Instruction >> Put every line of the records below into a JSON list of strings, one string per line, skipping blank lines and leaving out the pictures.
----
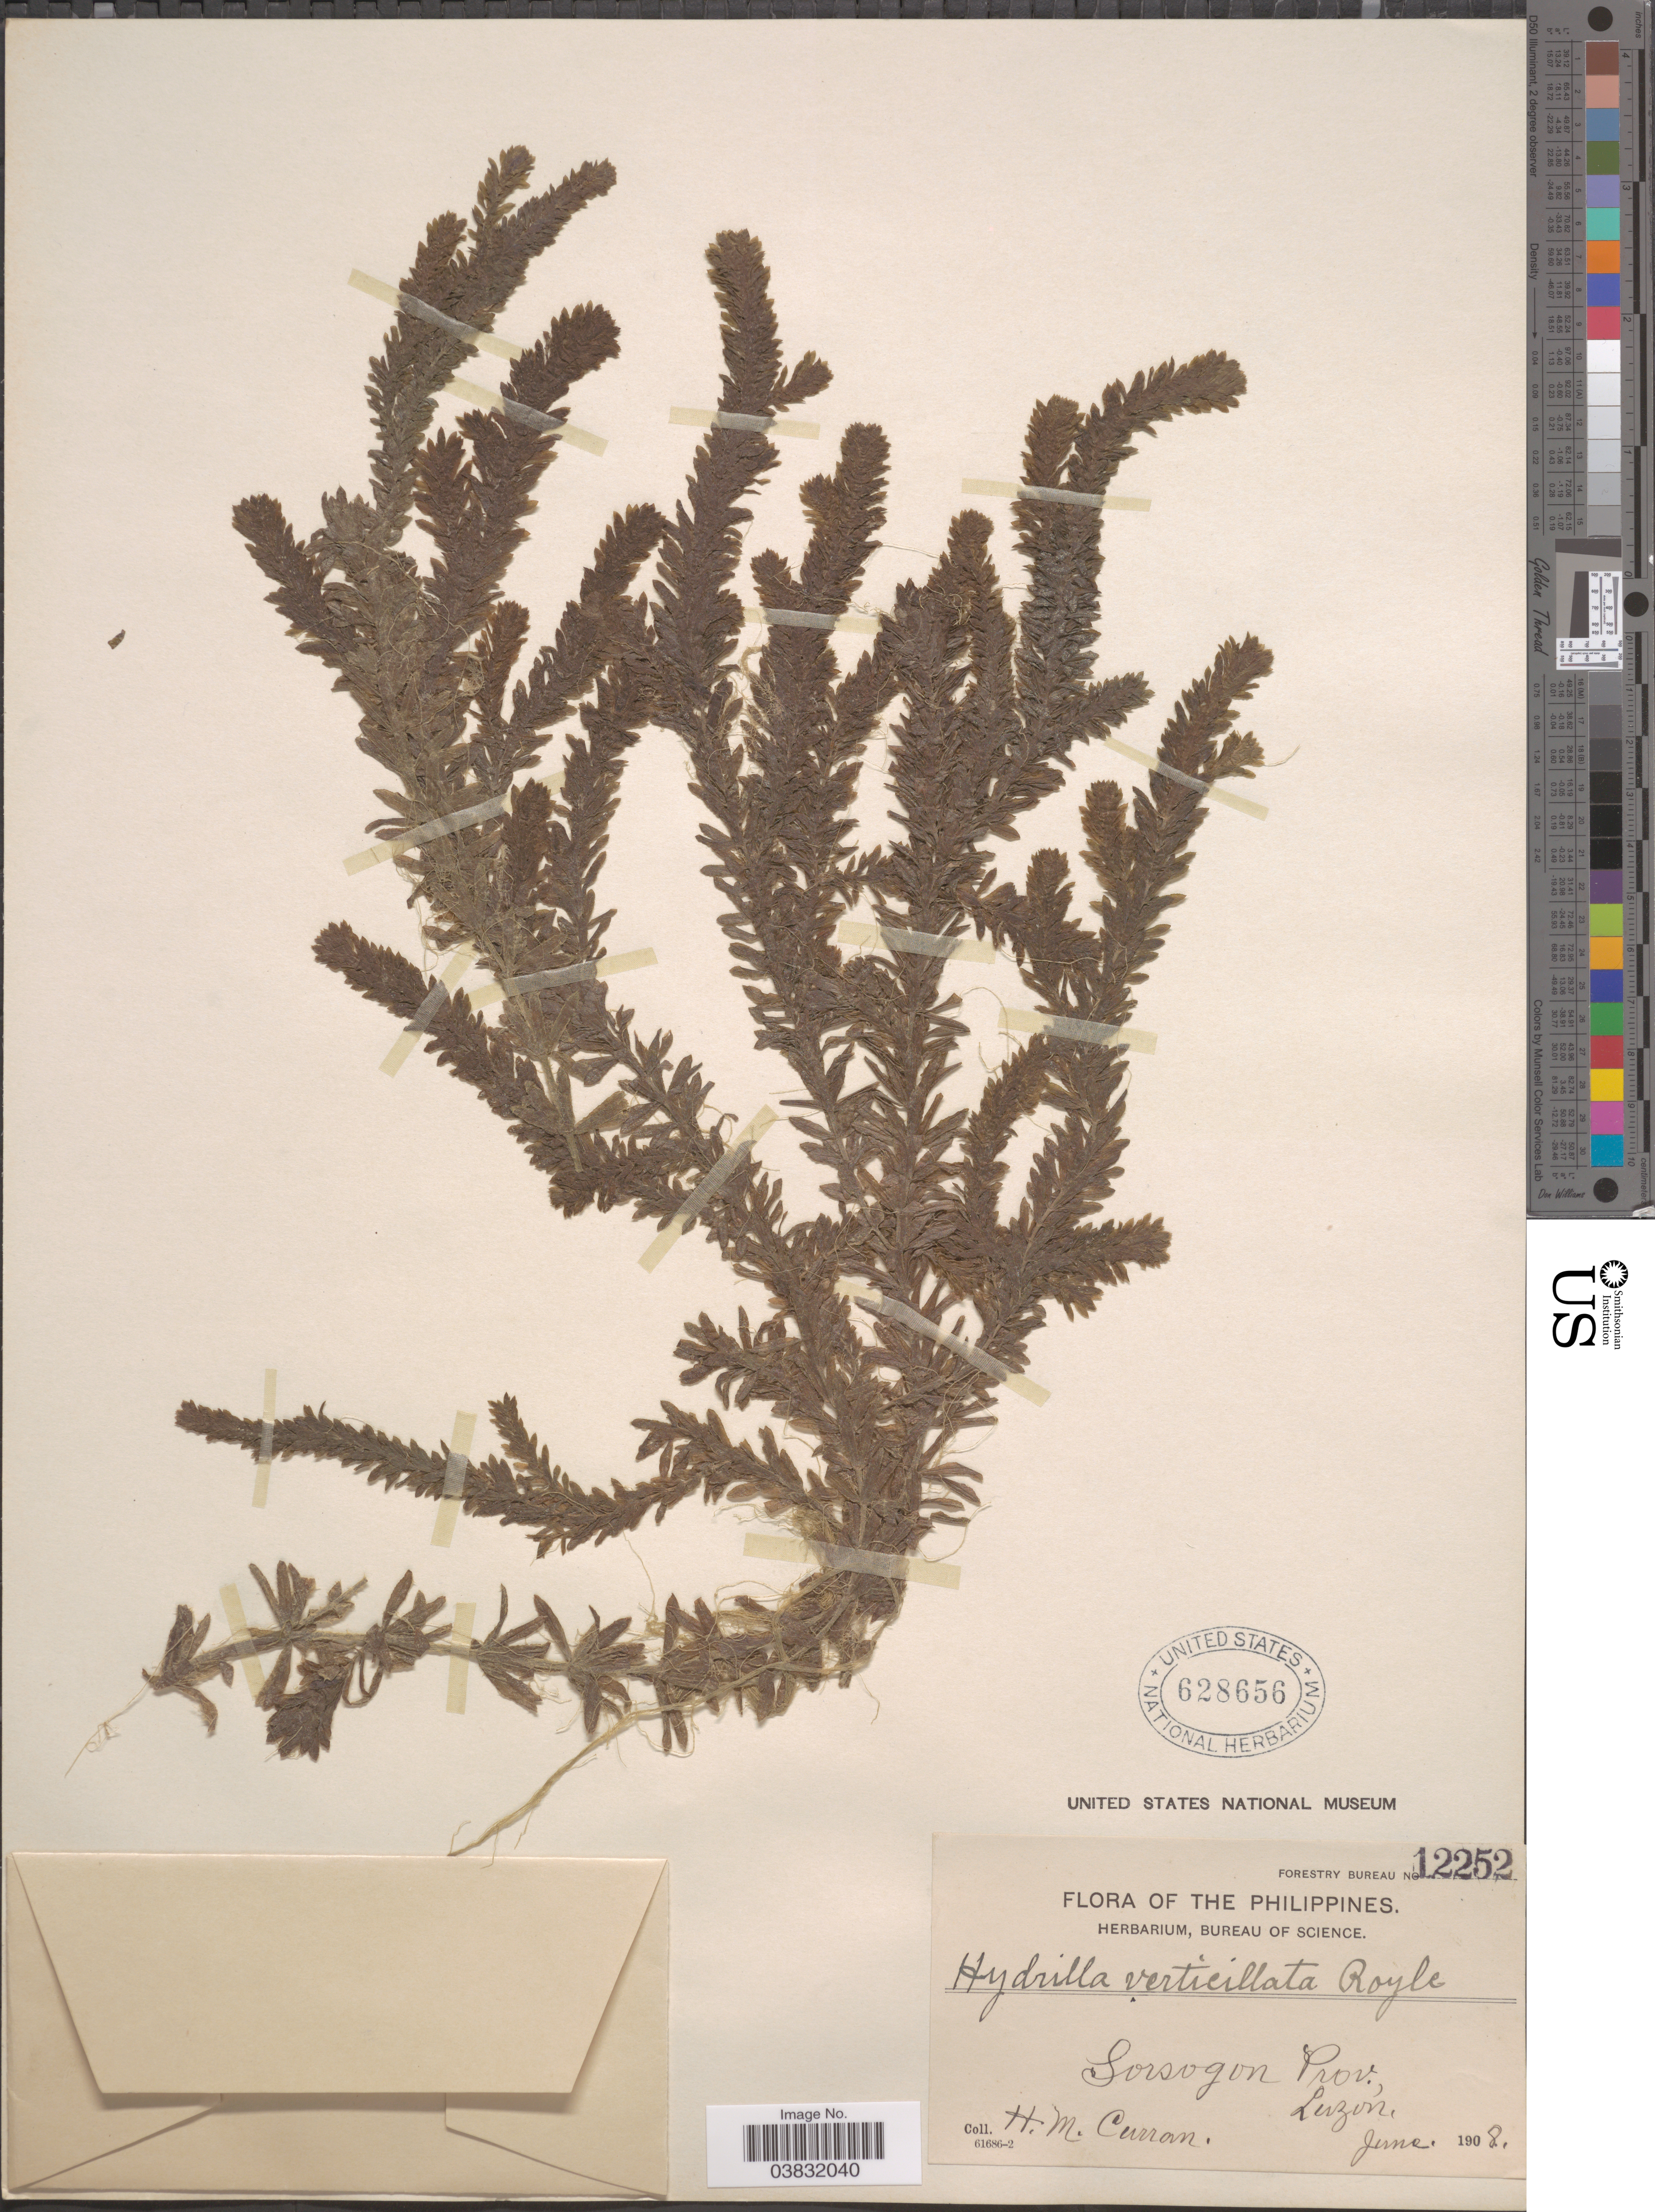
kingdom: Plantae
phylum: Tracheophyta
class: Liliopsida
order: Alismatales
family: Hydrocharitaceae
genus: Hydrilla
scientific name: Hydrilla verticillata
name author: (L. f.) Royle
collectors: H. M. Curran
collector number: Forestry Bureau 12252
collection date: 1908-06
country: Philippines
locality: Sorsogon Prov., Luzon.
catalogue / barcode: US 628656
----
Result of the exercise >>
[
  "kingdom: Plantae",
  "phylum: Tracheophyta",
  "class: Liliopsida",
  "order: Alismatales",
  "family: Hydrocharitaceae",
  "genus: Hydrilla",
  "scientific name: Hydrilla verticillata",
  "name author: (L. f.) Royle",
  "collectors: H. M. Curran",
  "collector number: Forestry Bureau 12252",
  "collection date: 1908-06",
  "country: Philippines",
  "locality: Sorsogon Prov., Luzon.",
  "catalogue / barcode: US 628656"
]